From Tom's Desk

Predicting the Future


Your faithful author has had a jaw dropping week.

He’s been evaluating the Medicare Advantage programs of various systems and clinicians.

As they awaken to the horror that is MACRA/MIPS, they're shifting their efforts to Medicare Advantage, essentially the last bastion of sustainability in the third-party-payer world.

They're putting enormous investments in time, money, and opportunity to upgrade care systems so they can jump on the Medicare Advantage bandwagon and grab some premium while the low hanging fruit can be had.

Many are betting their future.

Are these bets well-placed?  What are the risks of being behind the curve? Are these they being played by their vendors and consultants as the greater fool?

Maybe.

Right now Medicare Advantage seems like the only bet in town.  The funding is fat and the dollars are falling from the sky.

Don’t count on that continuing.

If your investments are based on the premise of those huge cashflows, you're taking an outsized risk.

Continuing the current level of funding will take some combination of increased co-pays, money printing, tax increases, and means-testing of premiums.

Even with that, current dollars will continued to be shifted to higher risk populations--patients who are going to take a lot more effort to generate the margins you're currently used to.

Investing resources like it's no tomorrow based on the premise of current funding patterns is simply bad business. 


Instead.


 

Build a sustainable, anti-fragile system—based on reliable coding, bottom-up cost control by shared-risk primes and engendering innovation in care delivery.

One that can thrive in any funding environment.

Don't predict the future, create it.

 

 

You Should Know...

Getting ahead of the Curve


A recent Government Accounting Office (GAO) report found data suggesting that in 20% of MA plans with excessive dis-enrollment, such dis-enrollment occurs due to dissatisfaction with access to desired care.

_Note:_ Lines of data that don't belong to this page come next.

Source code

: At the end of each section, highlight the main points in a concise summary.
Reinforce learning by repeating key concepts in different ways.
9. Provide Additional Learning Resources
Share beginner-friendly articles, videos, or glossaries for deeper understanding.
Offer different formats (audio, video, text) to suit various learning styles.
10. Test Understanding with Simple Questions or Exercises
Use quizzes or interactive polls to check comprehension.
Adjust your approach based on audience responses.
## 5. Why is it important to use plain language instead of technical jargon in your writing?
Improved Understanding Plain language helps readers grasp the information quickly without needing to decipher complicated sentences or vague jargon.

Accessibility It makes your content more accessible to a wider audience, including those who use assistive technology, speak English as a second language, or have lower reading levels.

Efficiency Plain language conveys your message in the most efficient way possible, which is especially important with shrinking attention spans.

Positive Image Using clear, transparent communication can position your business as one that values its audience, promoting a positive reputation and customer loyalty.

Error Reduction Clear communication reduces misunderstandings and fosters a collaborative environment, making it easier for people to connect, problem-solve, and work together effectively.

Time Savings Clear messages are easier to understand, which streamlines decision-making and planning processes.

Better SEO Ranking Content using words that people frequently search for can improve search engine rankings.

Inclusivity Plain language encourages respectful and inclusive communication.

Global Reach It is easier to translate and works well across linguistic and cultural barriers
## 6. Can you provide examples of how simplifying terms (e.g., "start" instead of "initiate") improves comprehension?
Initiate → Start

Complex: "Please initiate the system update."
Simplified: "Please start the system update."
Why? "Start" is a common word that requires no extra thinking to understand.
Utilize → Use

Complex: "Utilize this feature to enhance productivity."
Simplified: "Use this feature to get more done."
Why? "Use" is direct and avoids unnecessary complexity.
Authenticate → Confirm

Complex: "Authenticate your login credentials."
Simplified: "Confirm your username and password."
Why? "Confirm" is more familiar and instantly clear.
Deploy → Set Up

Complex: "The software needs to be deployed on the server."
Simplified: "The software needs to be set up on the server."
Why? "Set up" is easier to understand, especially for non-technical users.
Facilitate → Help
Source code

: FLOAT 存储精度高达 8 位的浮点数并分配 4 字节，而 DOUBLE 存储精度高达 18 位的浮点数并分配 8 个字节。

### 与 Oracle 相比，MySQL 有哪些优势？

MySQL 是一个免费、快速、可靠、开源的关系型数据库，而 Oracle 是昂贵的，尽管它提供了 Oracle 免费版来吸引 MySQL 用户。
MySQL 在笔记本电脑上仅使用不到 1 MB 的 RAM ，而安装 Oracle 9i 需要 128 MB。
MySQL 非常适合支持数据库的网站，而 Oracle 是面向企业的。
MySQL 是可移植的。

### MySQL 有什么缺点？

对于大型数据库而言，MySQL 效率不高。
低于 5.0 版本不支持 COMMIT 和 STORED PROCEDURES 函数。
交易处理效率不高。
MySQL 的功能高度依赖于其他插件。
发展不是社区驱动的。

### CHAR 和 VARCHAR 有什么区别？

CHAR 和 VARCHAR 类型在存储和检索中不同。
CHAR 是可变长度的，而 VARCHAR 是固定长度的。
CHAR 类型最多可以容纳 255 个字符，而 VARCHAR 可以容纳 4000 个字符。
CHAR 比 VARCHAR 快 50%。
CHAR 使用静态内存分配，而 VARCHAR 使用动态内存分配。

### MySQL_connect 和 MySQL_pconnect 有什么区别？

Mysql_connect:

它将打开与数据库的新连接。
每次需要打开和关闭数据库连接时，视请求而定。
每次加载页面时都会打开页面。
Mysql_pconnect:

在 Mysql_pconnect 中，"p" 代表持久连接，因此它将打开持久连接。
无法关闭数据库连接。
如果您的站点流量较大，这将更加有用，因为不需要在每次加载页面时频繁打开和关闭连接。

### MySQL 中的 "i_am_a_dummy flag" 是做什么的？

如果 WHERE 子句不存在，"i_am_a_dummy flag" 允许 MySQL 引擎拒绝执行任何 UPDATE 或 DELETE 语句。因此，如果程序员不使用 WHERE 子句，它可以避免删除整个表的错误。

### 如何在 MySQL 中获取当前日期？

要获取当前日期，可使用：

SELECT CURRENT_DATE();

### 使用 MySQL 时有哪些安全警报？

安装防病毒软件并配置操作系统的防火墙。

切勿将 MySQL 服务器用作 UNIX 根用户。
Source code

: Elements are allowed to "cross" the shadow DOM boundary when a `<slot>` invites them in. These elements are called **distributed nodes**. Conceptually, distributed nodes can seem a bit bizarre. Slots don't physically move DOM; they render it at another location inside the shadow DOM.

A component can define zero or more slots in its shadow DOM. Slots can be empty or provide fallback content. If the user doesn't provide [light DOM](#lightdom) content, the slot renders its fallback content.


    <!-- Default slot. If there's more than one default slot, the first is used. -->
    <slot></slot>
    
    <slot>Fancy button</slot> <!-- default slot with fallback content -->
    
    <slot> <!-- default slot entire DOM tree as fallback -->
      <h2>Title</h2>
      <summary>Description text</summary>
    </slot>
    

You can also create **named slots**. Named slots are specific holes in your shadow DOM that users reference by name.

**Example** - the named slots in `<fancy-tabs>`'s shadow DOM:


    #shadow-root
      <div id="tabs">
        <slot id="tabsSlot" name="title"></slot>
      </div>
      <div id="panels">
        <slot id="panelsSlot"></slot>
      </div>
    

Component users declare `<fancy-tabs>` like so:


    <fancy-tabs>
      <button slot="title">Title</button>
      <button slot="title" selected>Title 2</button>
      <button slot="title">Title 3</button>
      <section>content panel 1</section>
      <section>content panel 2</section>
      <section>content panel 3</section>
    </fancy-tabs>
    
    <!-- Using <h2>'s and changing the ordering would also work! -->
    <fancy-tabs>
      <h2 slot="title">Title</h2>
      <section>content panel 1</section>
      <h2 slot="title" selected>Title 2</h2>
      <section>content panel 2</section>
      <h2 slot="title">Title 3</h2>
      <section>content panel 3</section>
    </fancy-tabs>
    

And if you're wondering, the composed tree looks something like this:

These are the reports that drive program design—and the report explicitly states that "...as CMS does not use available data to examine. . . dis-enrollment by health status as part of its ongoing oversight . . . CMS may fail to identify problems in MA contract performance, which poses a risk as contracts are prohibited from limiting coverage based on health status.”


Simply put, the GAO is concerned that panel narrowing, a common cost control approach used by many under-performing or poorly designed insurers, may--either incidentally or by design-- be encouraging sick patients to seek care by leaving the Medicare Advantage program.
 

Be aware. Based on this report, regulatory changes are certainly coming.


Network narrowing is going to become more difficult.


Not that that's a bad thing.  As a form of cost control it well and truly sucks.


Start enlarging your provider pool so it generates value--that way your beneficiaries won't opt out.


Instead of using price as a criteria, ask your providers who generates the most value.


Your primes are the ones driving any loss of ill beneficiaries from your plans.  Engage them in the process.


Create systems that engender a true partnership among yourself, your agents and your providers.


Better start doing it now, because soon, you're going to have no choice.


If you don't, I guarantee it's going to cost you money.

High-Value Insight

 

In Which I Cost Myself Hundreds of Thousands of Dollars


Analyze your data.

Find your high performing primes. 

Get in their office. 

Follow them around. 

Tear apart their workflows. 

Find another prime interested in replicating it.

Pay the prime to mentor.

 

Apply. Rinse. Repeat.

 

A simple insight.

Yet rarely done.

I have no idea why organizations pay me hundreds of thousands of dollars to do something they can easily do themselves.

Q&A with Dr. Tom

I’ve used your house call recommendation to good effect.  But now I’m inundated with my MA patients calling me to perform house calls.  How to I get the genie back in the bottle without hurting my reputation?

 

Blame the government.

 

According to Medicare regulations, to be eligible for a house call the beneficiary must be unable to propel themselves across their threshold or assert that doing so would cause pain, medical difficulties or hardship.

 

If you find yourself the position defending your house call policy, fall back on these regs—and if the patient grouses, give them the number to your local congressman.  They employ folks who are trained to take complaints.